Consistent with this narrative, Senstad’s text-based video installation, Money Above All – Russian Version (2022) by the artist’s holding company-as-art-work, GGM Holdings, is part of her activistic web project issuing not-for-sale NFTs of corporate-military aesthetics and text-based art that critique the current era’s war climate and the arms industry. With the diptych text piece Liquid Assets in Chinese and English (2020-2023) in dialogue with the static neon sculpture Ascension/Descension Graph X, (2023), Senstad addresses the notion of a human being’s intrinsic value in the context of financial and corporate scaling systems. Further, the sculptural abstraction Portal for Perpetuity VII, (2023) intimates nature's perpetual cycle of regeneration and how mankind’s present grappling with notions of scarcity and of infinity through scientific progress and technological innovations continue to advance the human enterprise.
And as the ideological debates of said human enterprise continue into the twenty-first century, as alternative value systems are posited in response to class divisions wrought by an acceleration of the Anthropocene, Senstad returns to Marx with IST-MARX MARX-IST, (2023), a play on the German word “ist” invoking Shakespeare’s famous line from Hamlet, (Act 3, Scene 1) — ”To be or not to be” —to elucidate the famous ideologues’ impact on today’s existential struggle between freedom, human rights and civil rights.

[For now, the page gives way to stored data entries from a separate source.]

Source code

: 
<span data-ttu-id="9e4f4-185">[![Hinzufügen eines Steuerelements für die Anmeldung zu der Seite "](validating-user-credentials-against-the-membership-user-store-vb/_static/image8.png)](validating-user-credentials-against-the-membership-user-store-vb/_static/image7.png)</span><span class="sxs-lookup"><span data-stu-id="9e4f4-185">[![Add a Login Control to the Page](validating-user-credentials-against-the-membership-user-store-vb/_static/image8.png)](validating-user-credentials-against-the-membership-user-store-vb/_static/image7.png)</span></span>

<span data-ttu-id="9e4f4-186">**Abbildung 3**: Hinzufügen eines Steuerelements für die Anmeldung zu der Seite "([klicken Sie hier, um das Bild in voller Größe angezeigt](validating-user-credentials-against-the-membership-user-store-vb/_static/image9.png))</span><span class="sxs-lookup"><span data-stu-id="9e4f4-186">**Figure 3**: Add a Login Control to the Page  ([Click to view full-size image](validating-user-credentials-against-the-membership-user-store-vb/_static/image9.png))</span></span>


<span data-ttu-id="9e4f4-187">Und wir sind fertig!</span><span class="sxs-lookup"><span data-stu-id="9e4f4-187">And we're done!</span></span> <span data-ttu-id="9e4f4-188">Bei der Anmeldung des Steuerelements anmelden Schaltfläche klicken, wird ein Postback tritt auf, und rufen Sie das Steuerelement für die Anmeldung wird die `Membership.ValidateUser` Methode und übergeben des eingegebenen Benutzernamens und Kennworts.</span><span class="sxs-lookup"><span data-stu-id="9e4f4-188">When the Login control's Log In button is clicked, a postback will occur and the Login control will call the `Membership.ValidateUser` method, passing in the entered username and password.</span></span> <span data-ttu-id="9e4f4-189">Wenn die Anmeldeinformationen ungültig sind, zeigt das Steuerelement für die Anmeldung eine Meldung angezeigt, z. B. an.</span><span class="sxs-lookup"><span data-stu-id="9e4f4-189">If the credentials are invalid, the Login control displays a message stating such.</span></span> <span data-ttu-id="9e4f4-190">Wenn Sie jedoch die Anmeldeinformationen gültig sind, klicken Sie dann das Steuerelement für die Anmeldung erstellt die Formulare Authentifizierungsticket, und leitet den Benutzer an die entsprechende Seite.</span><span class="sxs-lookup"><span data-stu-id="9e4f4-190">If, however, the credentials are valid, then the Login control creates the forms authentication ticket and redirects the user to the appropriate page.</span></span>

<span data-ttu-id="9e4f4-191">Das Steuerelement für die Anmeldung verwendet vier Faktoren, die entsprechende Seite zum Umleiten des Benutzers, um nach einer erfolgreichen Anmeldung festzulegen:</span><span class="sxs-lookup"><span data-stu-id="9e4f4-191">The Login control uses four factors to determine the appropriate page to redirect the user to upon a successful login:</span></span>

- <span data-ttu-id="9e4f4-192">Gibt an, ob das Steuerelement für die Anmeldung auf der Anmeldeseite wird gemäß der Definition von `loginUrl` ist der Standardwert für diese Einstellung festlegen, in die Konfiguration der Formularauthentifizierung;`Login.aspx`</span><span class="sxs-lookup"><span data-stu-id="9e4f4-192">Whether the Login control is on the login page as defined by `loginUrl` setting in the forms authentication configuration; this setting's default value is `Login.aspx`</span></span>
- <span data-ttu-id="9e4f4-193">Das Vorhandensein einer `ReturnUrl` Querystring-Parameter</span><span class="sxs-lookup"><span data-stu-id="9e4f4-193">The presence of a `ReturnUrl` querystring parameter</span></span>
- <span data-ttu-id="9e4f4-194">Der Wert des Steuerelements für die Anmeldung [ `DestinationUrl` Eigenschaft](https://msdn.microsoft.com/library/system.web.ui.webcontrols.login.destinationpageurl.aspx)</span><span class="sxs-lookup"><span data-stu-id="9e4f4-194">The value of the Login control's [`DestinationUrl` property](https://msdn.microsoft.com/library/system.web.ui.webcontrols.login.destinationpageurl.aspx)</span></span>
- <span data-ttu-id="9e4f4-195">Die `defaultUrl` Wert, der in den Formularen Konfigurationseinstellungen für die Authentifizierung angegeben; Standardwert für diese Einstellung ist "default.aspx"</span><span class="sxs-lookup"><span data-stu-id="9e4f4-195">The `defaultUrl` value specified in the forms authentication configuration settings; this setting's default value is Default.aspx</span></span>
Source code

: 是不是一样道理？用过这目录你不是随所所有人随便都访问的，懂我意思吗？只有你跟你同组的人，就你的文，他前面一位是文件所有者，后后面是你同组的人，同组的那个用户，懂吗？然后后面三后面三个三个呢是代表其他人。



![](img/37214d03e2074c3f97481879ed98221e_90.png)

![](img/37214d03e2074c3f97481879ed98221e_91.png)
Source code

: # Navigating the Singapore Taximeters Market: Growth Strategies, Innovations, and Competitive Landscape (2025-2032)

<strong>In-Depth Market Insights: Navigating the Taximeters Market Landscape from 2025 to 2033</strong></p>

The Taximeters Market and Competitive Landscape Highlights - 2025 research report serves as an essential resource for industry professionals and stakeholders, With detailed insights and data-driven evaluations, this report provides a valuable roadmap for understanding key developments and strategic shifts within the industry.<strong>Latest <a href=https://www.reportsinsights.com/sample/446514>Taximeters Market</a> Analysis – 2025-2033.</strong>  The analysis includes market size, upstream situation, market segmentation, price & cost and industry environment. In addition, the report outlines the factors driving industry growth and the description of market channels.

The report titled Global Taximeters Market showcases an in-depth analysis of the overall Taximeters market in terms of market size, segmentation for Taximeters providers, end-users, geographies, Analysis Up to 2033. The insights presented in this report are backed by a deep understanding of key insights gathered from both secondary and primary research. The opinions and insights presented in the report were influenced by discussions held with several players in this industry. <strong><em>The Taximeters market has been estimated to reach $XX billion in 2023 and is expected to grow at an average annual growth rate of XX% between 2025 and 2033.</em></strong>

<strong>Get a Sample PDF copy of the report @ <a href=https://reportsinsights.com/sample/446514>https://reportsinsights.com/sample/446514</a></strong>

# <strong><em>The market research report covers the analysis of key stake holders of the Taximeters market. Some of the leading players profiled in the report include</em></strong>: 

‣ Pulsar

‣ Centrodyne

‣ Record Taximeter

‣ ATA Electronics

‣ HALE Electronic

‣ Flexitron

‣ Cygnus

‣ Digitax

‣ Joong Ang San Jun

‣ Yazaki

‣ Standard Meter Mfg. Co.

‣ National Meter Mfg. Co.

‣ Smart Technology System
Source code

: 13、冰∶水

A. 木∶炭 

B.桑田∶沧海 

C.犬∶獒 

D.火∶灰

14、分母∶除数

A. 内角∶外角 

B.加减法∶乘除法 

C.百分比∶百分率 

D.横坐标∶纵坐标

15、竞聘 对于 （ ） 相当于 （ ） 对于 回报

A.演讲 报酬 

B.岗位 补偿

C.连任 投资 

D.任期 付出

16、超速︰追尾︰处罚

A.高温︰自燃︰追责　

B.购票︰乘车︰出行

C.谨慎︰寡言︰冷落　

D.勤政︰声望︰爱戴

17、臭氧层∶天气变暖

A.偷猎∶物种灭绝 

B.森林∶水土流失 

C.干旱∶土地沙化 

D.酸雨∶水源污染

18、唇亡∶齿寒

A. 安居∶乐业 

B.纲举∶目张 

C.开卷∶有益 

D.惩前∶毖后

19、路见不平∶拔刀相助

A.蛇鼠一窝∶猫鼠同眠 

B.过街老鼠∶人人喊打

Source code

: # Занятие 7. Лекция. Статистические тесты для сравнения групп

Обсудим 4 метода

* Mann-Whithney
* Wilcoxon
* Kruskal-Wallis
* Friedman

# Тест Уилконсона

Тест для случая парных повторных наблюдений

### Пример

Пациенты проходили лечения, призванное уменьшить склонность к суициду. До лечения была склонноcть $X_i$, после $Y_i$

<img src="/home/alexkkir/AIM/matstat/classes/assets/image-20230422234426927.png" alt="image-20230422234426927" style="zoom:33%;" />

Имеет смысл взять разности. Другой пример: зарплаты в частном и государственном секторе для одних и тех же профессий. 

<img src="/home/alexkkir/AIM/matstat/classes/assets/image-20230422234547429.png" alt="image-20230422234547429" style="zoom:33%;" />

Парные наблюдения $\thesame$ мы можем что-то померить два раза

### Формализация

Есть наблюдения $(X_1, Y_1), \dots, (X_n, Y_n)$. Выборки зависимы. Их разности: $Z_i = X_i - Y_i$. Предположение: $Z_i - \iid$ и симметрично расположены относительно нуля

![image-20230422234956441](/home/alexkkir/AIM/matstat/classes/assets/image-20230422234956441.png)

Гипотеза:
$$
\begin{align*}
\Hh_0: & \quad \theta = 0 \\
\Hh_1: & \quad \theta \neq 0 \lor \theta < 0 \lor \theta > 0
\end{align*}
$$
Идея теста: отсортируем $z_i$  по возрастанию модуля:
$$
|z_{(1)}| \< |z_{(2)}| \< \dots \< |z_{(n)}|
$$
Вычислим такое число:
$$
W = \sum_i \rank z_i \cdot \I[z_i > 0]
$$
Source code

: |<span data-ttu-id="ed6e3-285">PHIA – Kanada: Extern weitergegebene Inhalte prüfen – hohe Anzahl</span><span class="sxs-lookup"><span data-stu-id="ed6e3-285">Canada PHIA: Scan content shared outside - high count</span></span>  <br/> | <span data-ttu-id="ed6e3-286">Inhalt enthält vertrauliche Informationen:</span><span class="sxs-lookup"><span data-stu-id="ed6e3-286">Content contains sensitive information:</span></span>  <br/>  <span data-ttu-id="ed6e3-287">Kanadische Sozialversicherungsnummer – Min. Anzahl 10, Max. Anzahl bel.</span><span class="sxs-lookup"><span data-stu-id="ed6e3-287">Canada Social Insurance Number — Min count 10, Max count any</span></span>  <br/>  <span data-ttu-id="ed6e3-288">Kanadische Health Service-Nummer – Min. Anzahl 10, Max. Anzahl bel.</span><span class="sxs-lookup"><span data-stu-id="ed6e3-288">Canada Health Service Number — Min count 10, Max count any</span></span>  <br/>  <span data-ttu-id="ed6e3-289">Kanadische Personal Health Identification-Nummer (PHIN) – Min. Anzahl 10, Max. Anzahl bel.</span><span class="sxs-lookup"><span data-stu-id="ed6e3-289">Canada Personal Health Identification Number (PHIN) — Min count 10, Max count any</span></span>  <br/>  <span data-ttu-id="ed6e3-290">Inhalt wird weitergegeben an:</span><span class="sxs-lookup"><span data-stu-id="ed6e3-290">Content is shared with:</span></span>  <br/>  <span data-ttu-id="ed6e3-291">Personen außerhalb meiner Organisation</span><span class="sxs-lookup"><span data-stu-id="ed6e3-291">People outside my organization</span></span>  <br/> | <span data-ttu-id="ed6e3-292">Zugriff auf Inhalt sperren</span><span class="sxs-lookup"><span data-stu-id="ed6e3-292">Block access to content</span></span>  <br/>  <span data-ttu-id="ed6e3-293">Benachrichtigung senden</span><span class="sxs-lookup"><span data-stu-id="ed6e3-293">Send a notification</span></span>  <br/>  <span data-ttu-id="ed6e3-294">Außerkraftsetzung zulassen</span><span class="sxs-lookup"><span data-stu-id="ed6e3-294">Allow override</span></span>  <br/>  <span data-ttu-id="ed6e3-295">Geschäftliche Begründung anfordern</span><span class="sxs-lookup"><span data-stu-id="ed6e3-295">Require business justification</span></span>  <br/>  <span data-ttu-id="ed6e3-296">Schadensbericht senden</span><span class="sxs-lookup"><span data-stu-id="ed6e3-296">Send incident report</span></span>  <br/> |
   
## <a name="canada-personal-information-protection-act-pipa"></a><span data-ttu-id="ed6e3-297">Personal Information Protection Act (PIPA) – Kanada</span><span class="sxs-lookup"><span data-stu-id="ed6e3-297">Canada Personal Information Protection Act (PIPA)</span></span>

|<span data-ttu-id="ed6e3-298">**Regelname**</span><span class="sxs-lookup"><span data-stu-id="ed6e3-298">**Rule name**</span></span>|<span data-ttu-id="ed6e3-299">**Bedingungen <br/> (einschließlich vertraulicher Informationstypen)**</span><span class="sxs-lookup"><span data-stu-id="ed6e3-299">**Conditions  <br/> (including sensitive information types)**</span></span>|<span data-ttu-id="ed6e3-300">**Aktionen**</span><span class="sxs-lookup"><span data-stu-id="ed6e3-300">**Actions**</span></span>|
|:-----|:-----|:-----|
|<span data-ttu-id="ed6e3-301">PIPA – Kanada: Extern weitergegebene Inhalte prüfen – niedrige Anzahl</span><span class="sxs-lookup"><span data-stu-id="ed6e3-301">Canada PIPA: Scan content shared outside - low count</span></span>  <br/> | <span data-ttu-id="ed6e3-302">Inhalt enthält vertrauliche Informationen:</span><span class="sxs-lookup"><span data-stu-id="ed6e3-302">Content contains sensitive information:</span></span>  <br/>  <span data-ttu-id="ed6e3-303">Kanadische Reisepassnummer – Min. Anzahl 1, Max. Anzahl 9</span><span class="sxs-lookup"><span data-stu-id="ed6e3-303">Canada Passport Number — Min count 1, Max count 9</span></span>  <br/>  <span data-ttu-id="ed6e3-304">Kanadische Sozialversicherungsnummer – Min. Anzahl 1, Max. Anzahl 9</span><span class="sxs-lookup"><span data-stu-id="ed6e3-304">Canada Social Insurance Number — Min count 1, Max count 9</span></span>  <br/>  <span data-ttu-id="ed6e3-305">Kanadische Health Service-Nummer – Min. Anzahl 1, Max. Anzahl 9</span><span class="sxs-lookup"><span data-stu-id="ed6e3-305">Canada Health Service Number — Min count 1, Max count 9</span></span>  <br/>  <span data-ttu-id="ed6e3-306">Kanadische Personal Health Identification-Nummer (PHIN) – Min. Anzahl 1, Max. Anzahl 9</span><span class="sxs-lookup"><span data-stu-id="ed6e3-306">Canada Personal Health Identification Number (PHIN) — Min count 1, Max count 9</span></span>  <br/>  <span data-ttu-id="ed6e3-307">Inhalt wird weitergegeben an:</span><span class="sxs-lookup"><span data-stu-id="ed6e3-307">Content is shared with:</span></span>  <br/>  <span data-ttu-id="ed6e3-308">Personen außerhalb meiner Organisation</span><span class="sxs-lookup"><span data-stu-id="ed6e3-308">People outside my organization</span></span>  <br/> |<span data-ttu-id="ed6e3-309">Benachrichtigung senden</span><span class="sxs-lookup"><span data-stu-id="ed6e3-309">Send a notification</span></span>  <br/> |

Senstad’s ongoing research project Capitalism in the Public Realm is presented in depth on the platform Capitalism in the Public Realm in dialogue with the exhibition.
The exhibition is supported by Office for Contemporary Art Norway
Anne Katrine Senstad is a Norwegian interdisciplinary artist based between New York and Oslo. Her practice includes installation art, spatial light sculpture and site specificity, photography, video and film, - and text based art, with a focus on the phenomena of perception and the cognitive system in response to the properties of light, sound, and color. She is concerned with sensorial aesthetics and ethics - the transformative and transcendental ideas of art and philosophical practice. Senstad has exhibited widely internationally, including Kunsthal Regelbau 411, Denmark (2023), Seinajoki Kunsthall, Finland (2021), S12 Gallery, Norway (2021), Kai Art Center, Estonia (2020), Freight & Volume Gallery, New York (2020), He Xiangning Art Museum, Shenzhen (2019), Good Children Gallery, New Orleans (2017, 2023), Bruges Art and Architecture Triennale, Belgium, (2015), 55th and 56th Venice Biennales (Collaterali Eventi), (respectively 2013 and 2015). She is the recipient of numerous artist grants including The Norwegian Governmental Grant for Artists, Arts Council Norway, Office for Contemporary Art Norway, Association of Visual Artists, Norway, Fritt Ord, Norway, Rauschenberg Foundation Emergency Grant, New York, Foundation for Contemporary Art Emergency Grant, New York. A monograph on her monumental light sculpture practice, Neon Guides Me was published by Praun & Guermouche in 2022, marking her third artist book. Senstad is a member of Association of Visual Artists, Norway and The Film-makers Cooperative, New York.